■ PROBLEM DESCRIPTION ■
Return each line of the listing exactly as written.

■ ENTRIES SHOWN ■

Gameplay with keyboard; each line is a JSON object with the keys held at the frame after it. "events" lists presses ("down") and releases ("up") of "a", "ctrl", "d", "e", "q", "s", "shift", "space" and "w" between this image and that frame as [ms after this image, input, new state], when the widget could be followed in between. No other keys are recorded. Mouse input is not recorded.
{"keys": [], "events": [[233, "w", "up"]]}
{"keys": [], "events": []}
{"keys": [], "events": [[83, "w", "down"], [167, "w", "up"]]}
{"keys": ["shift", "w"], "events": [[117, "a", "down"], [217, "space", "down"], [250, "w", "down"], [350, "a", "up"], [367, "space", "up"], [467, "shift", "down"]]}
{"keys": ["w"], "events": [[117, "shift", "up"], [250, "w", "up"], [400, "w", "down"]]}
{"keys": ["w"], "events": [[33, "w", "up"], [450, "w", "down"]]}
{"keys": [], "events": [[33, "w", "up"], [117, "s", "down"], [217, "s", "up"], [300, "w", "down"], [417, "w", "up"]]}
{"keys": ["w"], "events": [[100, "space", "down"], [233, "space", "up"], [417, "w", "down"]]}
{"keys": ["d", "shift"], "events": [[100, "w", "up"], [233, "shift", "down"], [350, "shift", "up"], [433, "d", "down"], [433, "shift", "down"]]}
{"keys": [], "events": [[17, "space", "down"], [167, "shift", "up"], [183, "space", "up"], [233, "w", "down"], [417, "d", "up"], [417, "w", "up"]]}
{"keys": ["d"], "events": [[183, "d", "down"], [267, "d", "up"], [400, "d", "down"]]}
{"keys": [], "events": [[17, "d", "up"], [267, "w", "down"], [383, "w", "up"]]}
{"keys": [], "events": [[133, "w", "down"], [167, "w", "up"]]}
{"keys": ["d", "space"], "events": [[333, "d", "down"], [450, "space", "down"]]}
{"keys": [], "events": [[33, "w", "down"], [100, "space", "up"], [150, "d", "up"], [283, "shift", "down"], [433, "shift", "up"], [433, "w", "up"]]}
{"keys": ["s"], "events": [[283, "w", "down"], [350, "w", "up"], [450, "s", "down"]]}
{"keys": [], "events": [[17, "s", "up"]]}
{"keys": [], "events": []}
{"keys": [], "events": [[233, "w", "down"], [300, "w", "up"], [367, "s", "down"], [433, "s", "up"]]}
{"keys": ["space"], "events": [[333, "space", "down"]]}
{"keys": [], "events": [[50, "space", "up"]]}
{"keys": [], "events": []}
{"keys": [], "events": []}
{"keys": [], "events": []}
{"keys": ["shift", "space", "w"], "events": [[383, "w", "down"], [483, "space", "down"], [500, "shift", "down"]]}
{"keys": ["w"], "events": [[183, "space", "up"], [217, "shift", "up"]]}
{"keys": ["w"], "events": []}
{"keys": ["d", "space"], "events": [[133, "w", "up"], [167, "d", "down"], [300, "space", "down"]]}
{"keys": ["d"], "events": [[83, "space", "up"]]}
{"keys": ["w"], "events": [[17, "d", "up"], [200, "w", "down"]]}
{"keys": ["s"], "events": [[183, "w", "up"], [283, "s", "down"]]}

■ OUTPUT FOR THIS TASK ■
Gameplay with keyboard; each line is a JSON object with the keys held at the frame after it. "events" lists presses ("down") and releases ("up") of "a", "ctrl", "d", "e", "q", "s", "shift", "space" and "w" between this image and that frame as [ms after this image, input, new state], when the widget could be followed in between. No other keys are recorded. Mouse input is not recorded.
{"keys": [], "events": [[233, "w", "up"]]}
{"keys": [], "events": []}
{"keys": [], "events": [[83, "w", "down"], [167, "w", "up"]]}
{"keys": ["shift", "w"], "events": [[117, "a", "down"], [217, "space", "down"], [250, "w", "down"], [350, "a", "up"], [367, "space", "up"], [467, "shift", "down"]]}
{"keys": ["w"], "events": [[117, "shift", "up"], [250, "w", "up"], [400, "w", "down"]]}
{"keys": ["w"], "events": [[33, "w", "up"], [450, "w", "down"]]}
{"keys": [], "events": [[33, "w", "up"], [117, "s", "down"], [217, "s", "up"], [300, "w", "down"], [417, "w", "up"]]}
{"keys": ["w"], "events": [[100, "space", "down"], [233, "space", "up"], [417, "w", "down"]]}
{"keys": ["d", "shift"], "events": [[100, "w", "up"], [233, "shift", "down"], [350, "shift", "up"], [433, "d", "down"], [433, "shift", "down"]]}
{"keys": [], "events": [[17, "space", "down"], [167, "shift", "up"], [183, "space", "up"], [233, "w", "down"], [417, "d", "up"], [417, "w", "up"]]}
{"keys": ["d"], "events": [[183, "d", "down"], [267, "d", "up"], [400, "d", "down"]]}
{"keys": [], "events": [[17, "d", "up"], [267, "w", "down"], [383, "w", "up"]]}
{"keys": [], "events": [[133, "w", "down"], [167, "w", "up"]]}
{"keys": ["d", "space"], "events": [[333, "d", "down"], [450, "space", "down"]]}
{"keys": [], "events": [[33, "w", "down"], [100, "space", "up"], [150, "d", "up"], [283, "shift", "down"], [433, "shift", "up"], [433, "w", "up"]]}
{"keys": ["s"], "events": [[283, "w", "down"], [350, "w", "up"], [450, "s", "down"]]}
{"keys": [], "events": [[17, "s", "up"]]}
{"keys": [], "events": []}
{"keys": [], "events": [[233, "w", "down"], [300, "w", "up"], [367, "s", "down"], [433, "s", "up"]]}
{"keys": ["space"], "events": [[333, "space", "down"]]}
{"keys": [], "events": [[50, "space", "up"]]}
{"keys": [], "events": []}
{"keys": [], "events": []}
{"keys": [], "events": []}
{"keys": ["shift", "space", "w"], "events": [[383, "w", "down"], [483, "space", "down"], [500, "shift", "down"]]}
{"keys": ["w"], "events": [[183, "space", "up"], [217, "shift", "up"]]}
{"keys": ["w"], "events": []}
{"keys": ["d", "space"], "events": [[133, "w", "up"], [167, "d", "down"], [300, "space", "down"]]}
{"keys": ["d"], "events": [[83, "space", "up"]]}
{"keys": ["w"], "events": [[17, "d", "up"], [200, "w", "down"]]}
{"keys": ["s"], "events": [[183, "w", "up"], [283, "s", "down"]]}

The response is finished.